Do wypadku doszło ok. godz. 5.40 na autostradzie A4, w położonym na północ od Zagrzebia regionie varażdińskim, między miejscowościami Jarek Bisaszki i Podvorec. Jadący w kierunku Zagrzebia autobus zjechał z drogi i wpadł do rowu przy autostradzie.
Wypadek polskiego autokaru w Chorwacji
Spośród 32 osób rannych, które przewiezione zostały do pięciu chorwackich szpitali, cztery osoby powróciły w nocy z soboty na niedzielę do kraju samolotem wraz z rządową delegacją, z ministrem Adamem Niedzielskim na czele.
Jak poinformował w niedzielę po południu dr Artur Zaczyński, zastępca dyrektora ds. Medycznych Centralnego Szpitala Klinicznego MSWiA w Warszawie, cztery osoby ranne w wypadku w Chorwacji opuściły już Centralny Szpital Kliniczny MSWiA.

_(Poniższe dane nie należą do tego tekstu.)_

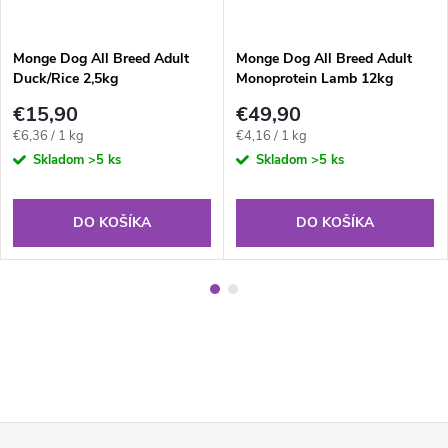
Monge Dog All Breed Adult
Monge Dog All Breed Adult
Duck/Rice 2,5kg
Monoprotein Lamb 12kg
€15,90
€49,90
Jednotková
Jednotková
€6,36 / 1 kg
€4,16 / 1 kg
cena:
cena:
Skladom
>5 ks
Skladom
>5 ks
DO KOŠÍKA
DO KOŠÍKA
Z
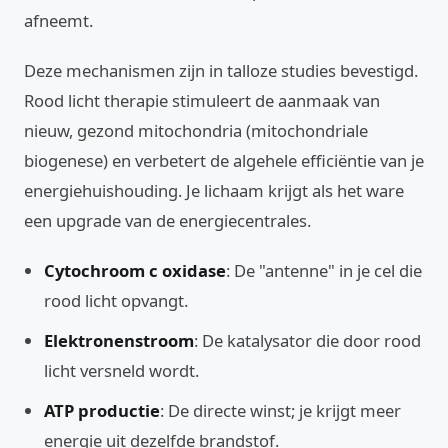
afneemt.
Deze mechanismen zijn in talloze studies bevestigd.
Rood licht therapie stimuleert de aanmaak van
nieuw, gezond mitochondria (mitochondriale
biogenese) en verbetert de algehele efficiëntie van je
energiehuishouding. Je lichaam krijgt als het ware
een upgrade van de energiecentrales.
Cytochroom c oxidase
: De "antenne" in je cel die
rood licht opvangt.
Elektronenstroom
: De katalysator die door rood
licht versneld wordt.
ATP productie
: De directe winst; je krijgt meer
energie uit dezelfde brandstof.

W Chorwacji trwa identyfikacja ofiar.
Kolejni pielgrzymi wrócą do Polski w najbliższych dniach. - Planujemy, prawdopodobnie w tym tygodniu, być może nawet w środę, przewiezienie do Polski osób lżej rannych w wypadku polskiego autokaru w Chorwacji - poinformował wiceminister zdrowia Waldemar Kraska. Wyjaśnił, że chodzi o około 10 osób, których stan pozwala na przetransportowanie.